- [Task instructions]:
In your copy, leave out the pictures; write out all the data exactly.

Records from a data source
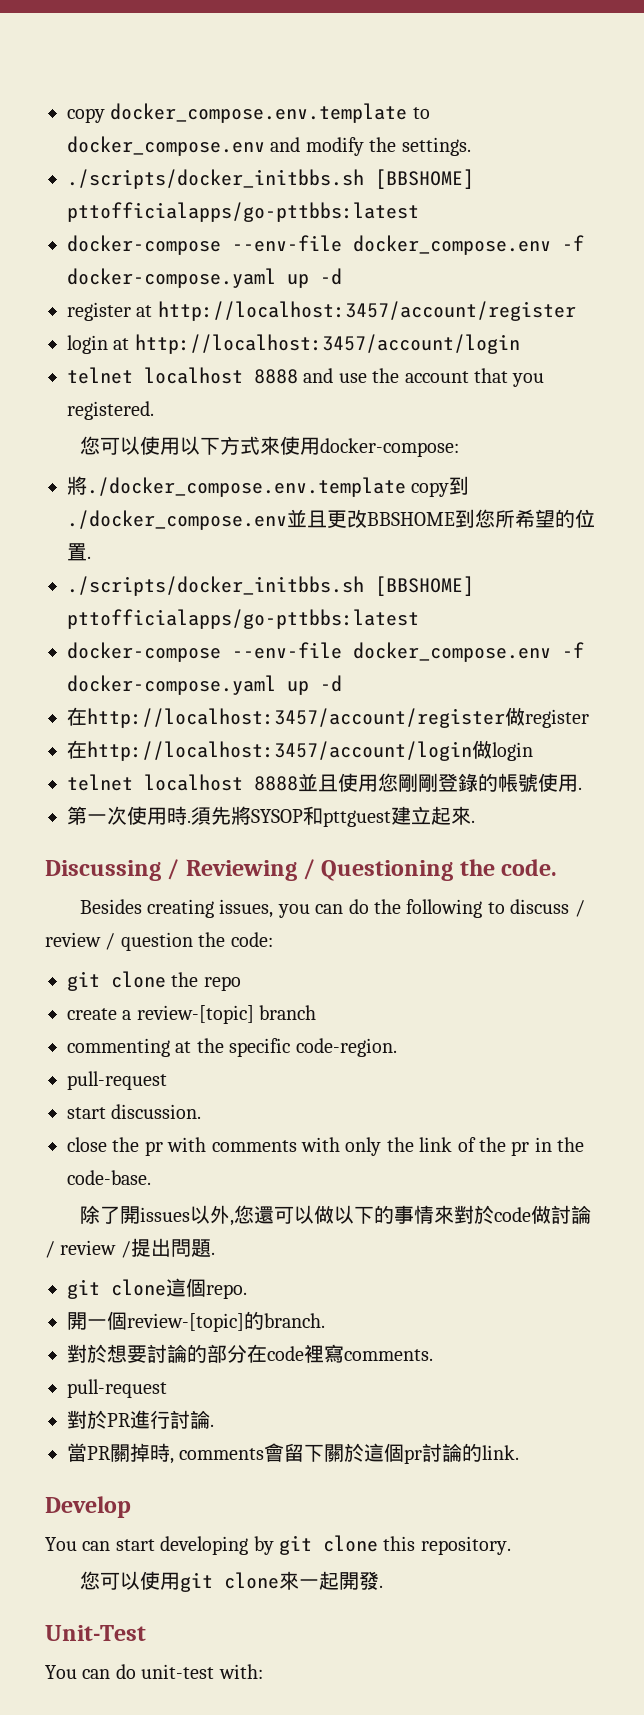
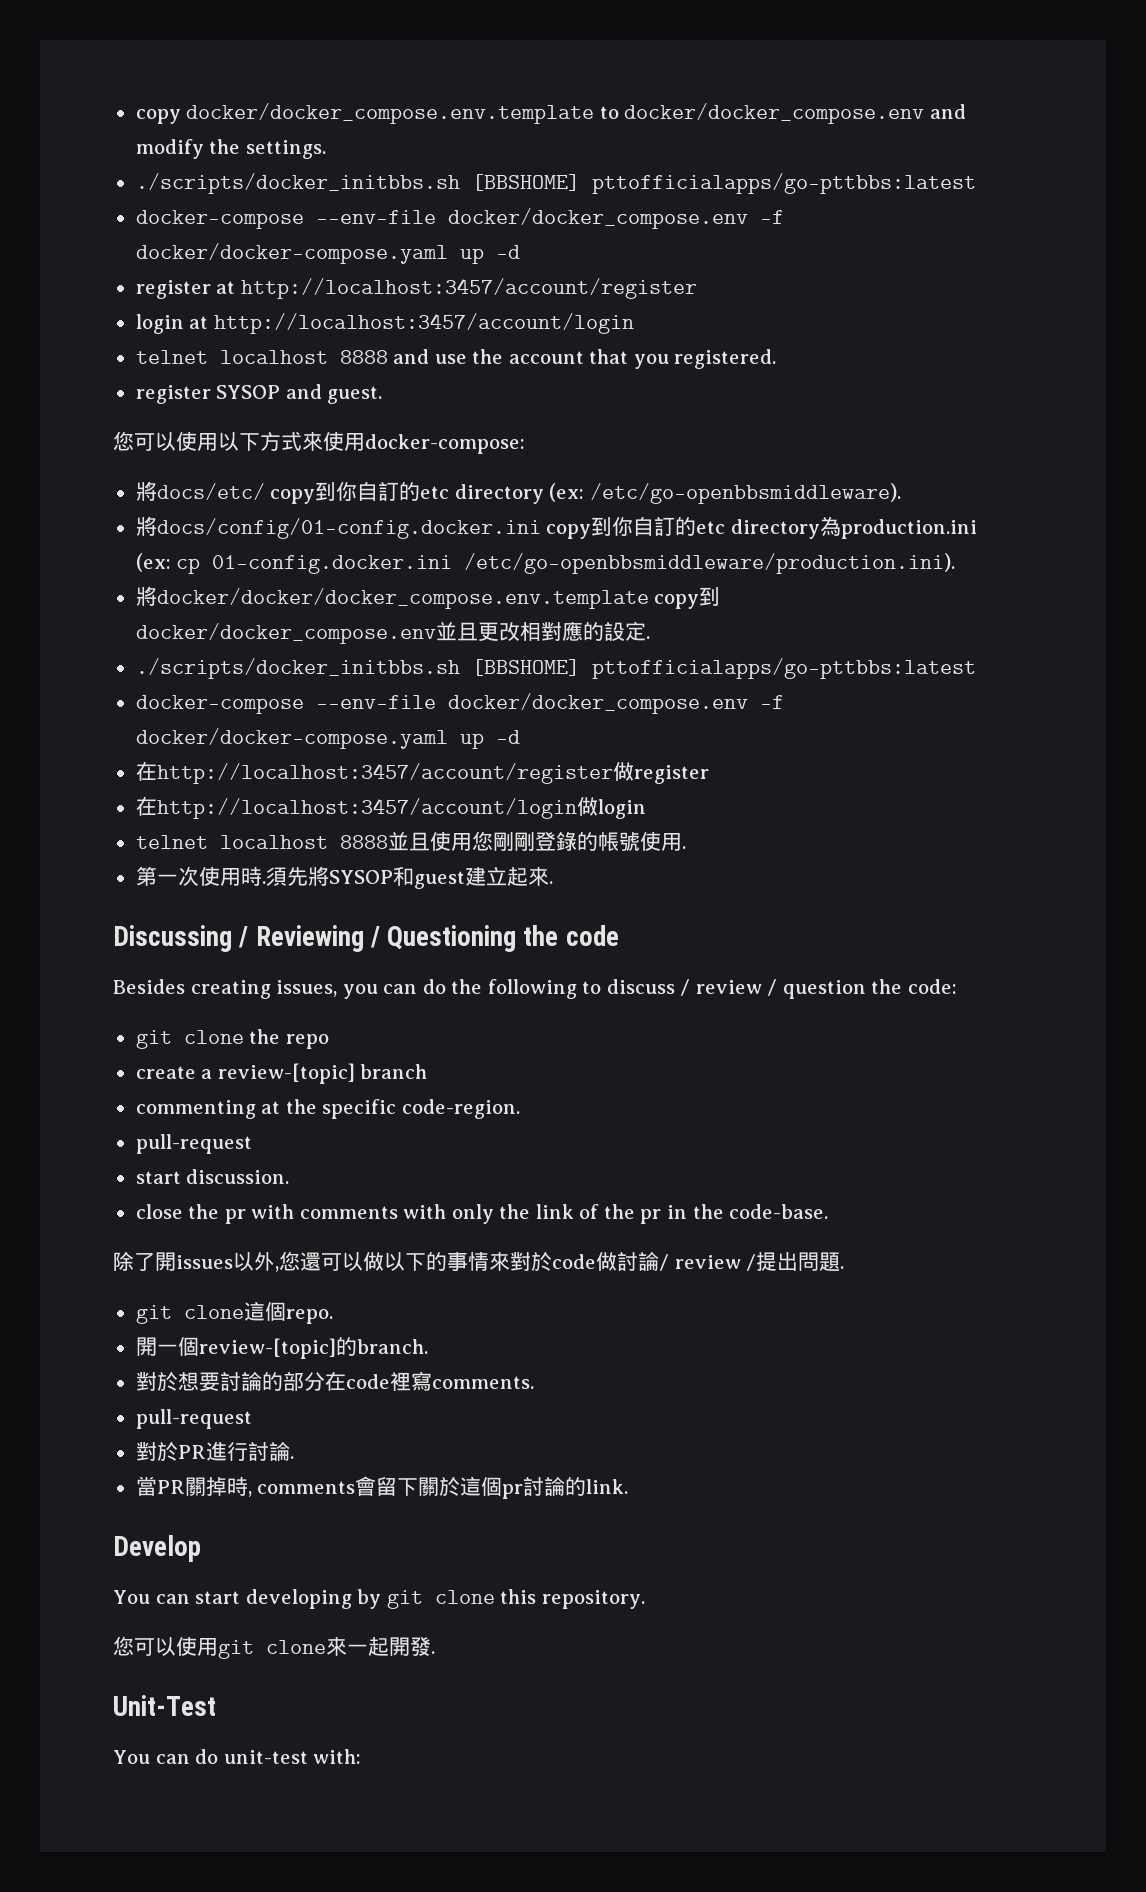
[67,103,430,123] [67,136,265,156] copy docker_compose.env.template to docker_compose.env -> [135,103,925,124] copy docker/docker_compose.env.template to docker/docker_compose.env
[353,235,584,255] [67,268,276,288] docker_compose.env -f docker-compose.yaml -> [447,208,784,229] [135,243,448,264] docker/docker_compose.env -f docker/docker-compose.yaml
(154, 410) none -> [135,384,383,404] // register SYSOP and guest.
[87,476,470,497] [67,509,595,530] [67,543,87,561] ./docker_compose.env.template copy到./docker_compose.env並且更改BBSHOME到您所希望的位置 -> [156,481,901,504] [135,516,977,539] [135,553,956,574] [135,586,721,609] [135,621,646,644] docs/etc/ copy到你自訂的etc directory (ex: /etc/go-openbbsmiddleware). // 將docs/config/01-config.docker.ini copy到你自訂的etc directory為production.ini (ex: cp 01-config.docker.ini /etc/go-openbbsmiddleware/production.ini). // 將docker/docker/docker_compose.env.template copy到docker/docker_compose.env並且更改相對應的設定
[353,642,584,662] [67,675,276,695] docker_compose.env -f docker-compose.yaml -> [447,693,784,714] [135,728,448,749] docker/docker_compose.env -f docker/docker-compose.yaml
[323,810,391,827] pttguest -> [413,871,465,889] guest
[501,859,558,876] code. -> [565,925,619,946] code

- [Task response]:
[67,103,430,123] [67,136,265,156] copy docker_compose.env.template to docker_compose.env -> [135,103,925,124] copy docker/docker_compose.env.template to docker/docker_compose.env
[353,235,584,255] [67,268,276,288] docker_compose.env -f docker-compose.yaml -> [447,208,784,229] [135,243,448,264] docker/docker_compose.env -f docker/docker-compose.yaml
(154, 410) none -> [135,384,383,404] // register SYSOP and guest.
[87,476,470,497] [67,509,595,530] [67,543,87,561] ./docker_compose.env.template copy到./docker_compose.env並且更改BBSHOME到您所希望的位置 -> [156,481,901,504] [135,516,977,539] [135,553,956,574] [135,586,721,609] [135,621,646,644] docs/etc/ copy到你自訂的etc directory (ex: /etc/go-openbbsmiddleware). // 將docs/config/01-config.docker.ini copy到你自訂的etc directory為production.ini (ex: cp 01-config.docker.ini /etc/go-openbbsmiddleware/production.ini). // 將docker/docker/docker_compose.env.template copy到docker/docker_compose.env並且更改相對應的設定
[353,642,584,662] [67,675,276,695] docker_compose.env -f docker-compose.yaml -> [447,693,784,714] [135,728,448,749] docker/docker_compose.env -f docker/docker-compose.yaml
[323,810,391,827] pttguest -> [413,871,465,889] guest
[501,859,558,876] code. -> [565,925,619,946] code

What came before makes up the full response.